Managing Medical Waste during Health Emergencies: Lessons from a COVID-19 R

ID: 1872

Presenting Author: Min Ji Sohn

Session: 759 - Railroading the Assessment of Health and Social Valued Components in Impact Assessment

Status: pending


Summary Statement

Lessons from managing medical waste in an COVID-19 response project in Eastern Africa, showing how practical ESF implementation restored safe waste treatment and improved community health management.


Abstract

The COVID-19 Emergency Response Project in Eastern Africa presented a critical challenge in managing medical waste generated by large-scale procurement of healthcare materials. The World Bank-funded project, rated as Substantial environmental risk, required strict adherence to the World Bank’s Environmental and Social Framework.

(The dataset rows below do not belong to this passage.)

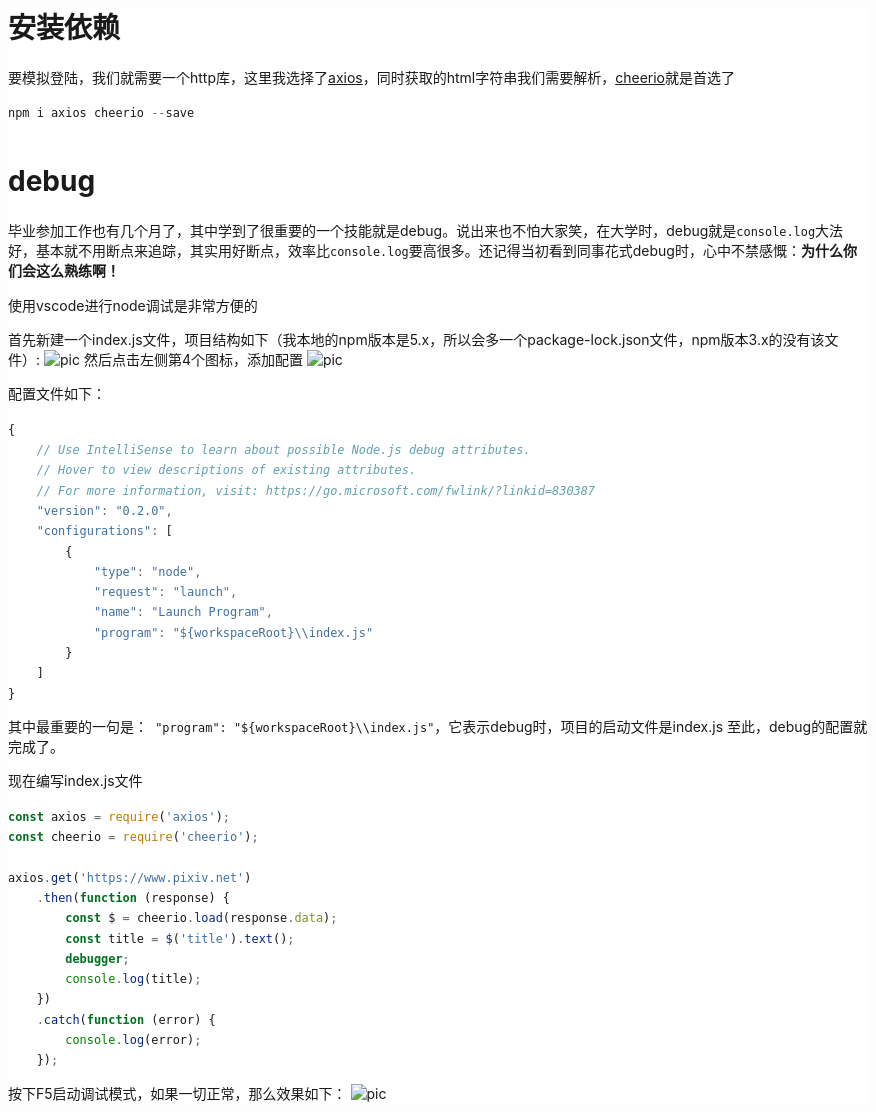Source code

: # 安装依赖
要模拟登陆，我们就需要一个http库，这里我选择了[axios](https://github.com/mzabriskie/axios)，同时获取的html字符串我们需要解析，[cheerio](https://github.com/cheeriojs/cheerio)就是首选了
```javascript
npm i axios cheerio --save
```
# debug
毕业参加工作也有几个月了，其中学到了很重要的一个技能就是debug。说出来也不怕大家笑，在大学时，debug就是`console.log`大法好，基本就不用断点来追踪，其实用好断点，效率比`console.log`要高很多。还记得当初看到同事花式debug时，心中不禁感慨：**为什么你们会这么熟练啊！**

使用vscode进行node调试是非常方便的

首先新建一个index.js文件，项目结构如下（我本地的npm版本是5.x，所以会多一个package-lock.json文件，npm版本3.x的没有该文件）:
![pic](http://7xqwwf.com1.z0.glb.clouddn.com/p01.png)
然后点击左侧第4个图标，添加配置 
![pic](http://7xqwwf.com1.z0.glb.clouddn.com/p4.png)

配置文件如下：
```javascript
{
    // Use IntelliSense to learn about possible Node.js debug attributes.
    // Hover to view descriptions of existing attributes.
    // For more information, visit: https://go.microsoft.com/fwlink/?linkid=830387
    "version": "0.2.0",
    "configurations": [
        {
            "type": "node",
            "request": "launch",
            "name": "Launch Program",
            "program": "${workspaceRoot}\\index.js"
        }
    ]
}
```
其中最重要的一句是：` "program": "${workspaceRoot}\\index.js"`，它表示debug时，项目的启动文件是index.js
至此，debug的配置就完成了。

现在编写index.js文件

```javascript
const axios = require('axios');
const cheerio = require('cheerio');

axios.get('https://www.pixiv.net')
    .then(function (response) {
        const $ = cheerio.load(response.data);
        const title = $('title').text();
        debugger;
        console.log(title);
    })
    .catch(function (error) {
        console.log(error);
    });
```
按下F5启动调试模式，如果一切正常，那么效果如下：
![pic](http://7xqwwf.com1.z0.glb.clouddn.com/p5.png)
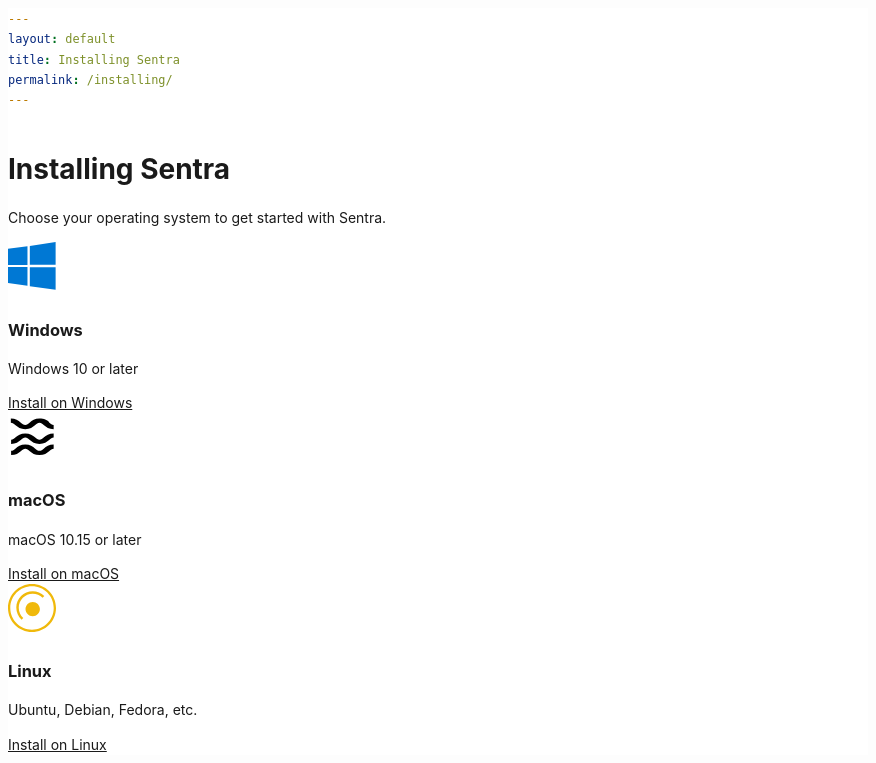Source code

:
 ```yaml
---
layout: default
title: Installing Sentra
permalink: /installing/
---
```


# Installing Sentra

Choose your operating system to get started with Sentra.

<div class="install-grid">
  <div class="install-card">
    <div class="os-icon">
      <svg viewBox="0 0 88 88" width="48" height="48">
        <path fill="#0078d4" d="M0 12.5l35.7-4.9v34.5H0M40 7.3L87.3 0v41.8H40M0 45.74h35.7v34.6L0 75.34M40 46.2h47.3v41.4L40 80.9"/>
      </svg>
    </div>
    <h3>Windows</h3>
    <p>Windows 10 or later</p>
    <a href="/installing/windows/" class="btn btn-primary">Install on Windows</a>
  </div>
  
  <div class="install-card">
    <div class="os-icon">
      <svg viewBox="0 0 88 88" width="48" height="48">
        <path fill="#000" d="M73.8 15.4c-1.7-1.9-7.6-5.1-16.1-5.1-8.4 0-14 3.9-17.7 7.2-3.2 2.8-5.1 4.5-8.3 4.5-3.4 0-5.4-1.7-8.7-4.5C19.3 14.2 13.6 10.3 5.2 10.3c0 0 0 7.7 0 7.7 3.4 0 5.4 1.7 8.7 4.5 3.7 3.3 9.4 7.2 17.8 7.2 8.4 0 14-3.9 17.7-7.2 3.2-2.8 5.1-4.5 8.3-4.5 3.2 0 5.1 1.7 8.3 4.5 3.7 3.3 9.3 7.2 17.7 7.2V22c-3.2 0-5.1-1.7-8.3-4.5l-.6-2.1zM31.7 37.4c-8.4 0-14 3.9-17.7 7.2-3.2 2.8-5.1 4.5-8.3 4.5v7.7c8.4 0 14-3.9 17.7-7.2 3.2-2.8 5.1-4.5 8.3-4.5 3.2 0 5.1 1.7 8.3 4.5 3.7 3.3 9.3 7.2 17.7 7.2s14-3.9 17.7-7.2c3.2-2.8 5.1-4.5 8.3-4.5v-7.7c-8.4 0-14 3.9-17.7 7.2-3.2 2.8-5.1 4.5-8.3 4.5-3.2 0-5.1-1.7-8.3-4.5-3.7-3.3-9.3-7.2-17.7-7.2zM31.7 57.7c-8.4 0-14 3.9-17.7 7.2-3.2 2.8-5.1 4.5-8.3 4.5v7.7c8.4 0 14-3.9 17.7-7.2 3.2-2.8 5.1-4.5 8.3-4.5 3.2 0 5.1 1.7 8.3 4.5 3.7 3.3 9.3 7.2 17.7 7.2s14-3.9 17.7-7.2c3.2-2.8 5.1-4.5 8.3-4.5v-7.7c-8.4 0-14 3.9-17.7 7.2-3.2 2.8-5.1 4.5-8.3 4.5-3.2 0-5.1-1.7-8.3-4.5-3.7-3.3-9.3-7.2-17.7-7.2z"/>
      </svg>
    </div>
    <h3>macOS</h3>
    <p>macOS 10.15 or later</p>
    <a href="/installing/macos/" class="btn btn-primary">Install on macOS</a>
  </div>
  
  <div class="install-card">
    <div class="os-icon">
      <svg viewBox="0 0 88 88" width="48" height="48">
        <path fill="#f0b90b" d="M44 0C19.7 0 0 19.7 0 44s19.7 44 44 44 44-19.7 44-44S68.3 0 44 0zm0 83.8C22 83.8 4.2 66 4.2 44S22 4.2 44 4.2 83.8 22 83.8 44 66 83.8 44 83.8zm19.4-58.5c-4.8-4.8-11.3-7.5-18.1-7.5-14.1 0-25.6 11.5-25.6 25.6 0 7.5 3.2 14.2 8.3 18.9l-3.1 3.1c-6-5.5-9.7-13.4-9.7-22.2 0-16.6 13.5-30.1 30.1-30.1 8 0 15.6 3.1 21.3 8.8l-3.2 3.4zm-18.1 7.5c7.3 0 13.2 5.9 13.2 13.2s-5.9 13.2-13.2 13.2S32.1 53.3 32.1 46s5.9-13.2 13.2-13.2z"/>
      </svg>
    </div>
    <h3>Linux</h3>
    <p>Ubuntu, Debian, Fedora, etc.</p>
    <a href="/installing/linux/" class="btn btn-primary">Install on Linux</a>
  </div>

While early implementation showed satisfactory environmental performance, in-person supervision missions revealed severe accumulation of hazardous medical waste caused by malfunctioning incinerators, inadequate maintenance, and fuel shortages. The project undertook a series of corrective actions, redirecting waste to operational facilities, introducing continuous maintenance contracts, developing site-specific standard operating procedures, conducting operator training, allocating project funds for diesel supply, and instituting quantitative waste tracking. These interventions successfully restored compliance and operational functionality, reducing waste volumes significantly within months. The experience highlights critical lessons on early assessment of treatment infrastructure, continuous operator capacity-building, and ensuring flexibility in project financing for waste management during health crises. These insights underscore the importance of embedding sustainable health-care waste management systems in future emergency operations to safeguard community health and environmental integrity.


Author Bio

Min Ji Sohn is an Environmental Specialist at the World Bank focusing on implementing the Environmental and Social Framework (ESF) across health, water, and energy projects.